GOAL OF THE EXERCISE — Retype every line of the rows below, keeping each character, symbol, and line break unchanged.

RECORDS SHOWN Start Marker

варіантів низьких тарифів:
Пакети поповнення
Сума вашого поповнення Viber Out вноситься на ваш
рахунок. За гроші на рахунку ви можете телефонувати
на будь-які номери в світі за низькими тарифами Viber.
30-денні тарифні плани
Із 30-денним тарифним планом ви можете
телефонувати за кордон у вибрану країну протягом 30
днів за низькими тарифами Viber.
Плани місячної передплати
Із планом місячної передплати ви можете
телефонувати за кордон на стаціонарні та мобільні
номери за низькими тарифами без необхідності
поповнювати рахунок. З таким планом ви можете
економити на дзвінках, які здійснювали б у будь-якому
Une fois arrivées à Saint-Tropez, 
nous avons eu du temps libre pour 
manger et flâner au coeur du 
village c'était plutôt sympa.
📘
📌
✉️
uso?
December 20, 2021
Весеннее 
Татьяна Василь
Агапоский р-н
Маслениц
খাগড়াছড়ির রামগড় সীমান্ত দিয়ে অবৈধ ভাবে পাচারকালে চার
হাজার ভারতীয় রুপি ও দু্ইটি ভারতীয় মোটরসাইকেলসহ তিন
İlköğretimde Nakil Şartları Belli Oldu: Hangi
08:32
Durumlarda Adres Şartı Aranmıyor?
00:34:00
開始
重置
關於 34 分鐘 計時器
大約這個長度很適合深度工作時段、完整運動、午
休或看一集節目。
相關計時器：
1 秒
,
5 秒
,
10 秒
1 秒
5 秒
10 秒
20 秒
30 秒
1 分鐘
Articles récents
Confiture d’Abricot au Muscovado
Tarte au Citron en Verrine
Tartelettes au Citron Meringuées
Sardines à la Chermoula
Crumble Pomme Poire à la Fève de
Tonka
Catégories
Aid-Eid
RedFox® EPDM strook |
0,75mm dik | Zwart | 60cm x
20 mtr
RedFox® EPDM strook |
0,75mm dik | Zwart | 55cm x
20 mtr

RECORDS SHOWN End Marker

FINAL ANSWER —
варіантів низьких тарифів:
Пакети поповнення
Сума вашого поповнення Viber Out вноситься на ваш
рахунок. За гроші на рахунку ви можете телефонувати
на будь-які номери в світі за низькими тарифами Viber.
30-денні тарифні плани
Із 30-денним тарифним планом ви можете
телефонувати за кордон у вибрану країну протягом 30
днів за низькими тарифами Viber.
Плани місячної передплати
Із планом місячної передплати ви можете
телефонувати за кордон на стаціонарні та мобільні
номери за низькими тарифами без необхідності
поповнювати рахунок. З таким планом ви можете
економити на дзвінках, які здійснювали б у будь-якому
Une fois arrivées à Saint-Tropez, 
nous avons eu du temps libre pour 
manger et flâner au coeur du 
village c'était plutôt sympa.
📘
📌
✉️
uso?
December 20, 2021
Весеннее 
Татьяна Василь
Агапоский р-н
Маслениц
খাগড়াছড়ির রামগড় সীমান্ত দিয়ে অবৈধ ভাবে পাচারকালে চার
হাজার ভারতীয় রুপি ও দু্ইটি ভারতীয় মোটরসাইকেলসহ তিন
İlköğretimde Nakil Şartları Belli Oldu: Hangi
08:32
Durumlarda Adres Şartı Aranmıyor?
00:34:00
開始
重置
關於 34 分鐘 計時器
大約這個長度很適合深度工作時段、完整運動、午
休或看一集節目。
相關計時器：
1 秒
,
5 秒
,
10 秒
1 秒
5 秒
10 秒
20 秒
30 秒
1 分鐘
Articles récents
Confiture d’Abricot au Muscovado
Tarte au Citron en Verrine
Tartelettes au Citron Meringuées
Sardines à la Chermoula
Crumble Pomme Poire à la Fève de
Tonka
Catégories
Aid-Eid
RedFox® EPDM strook |
0,75mm dik | Zwart | 60cm x
20 mtr
RedFox® EPDM strook |
0,75mm dik | Zwart | 55cm x
20 mtr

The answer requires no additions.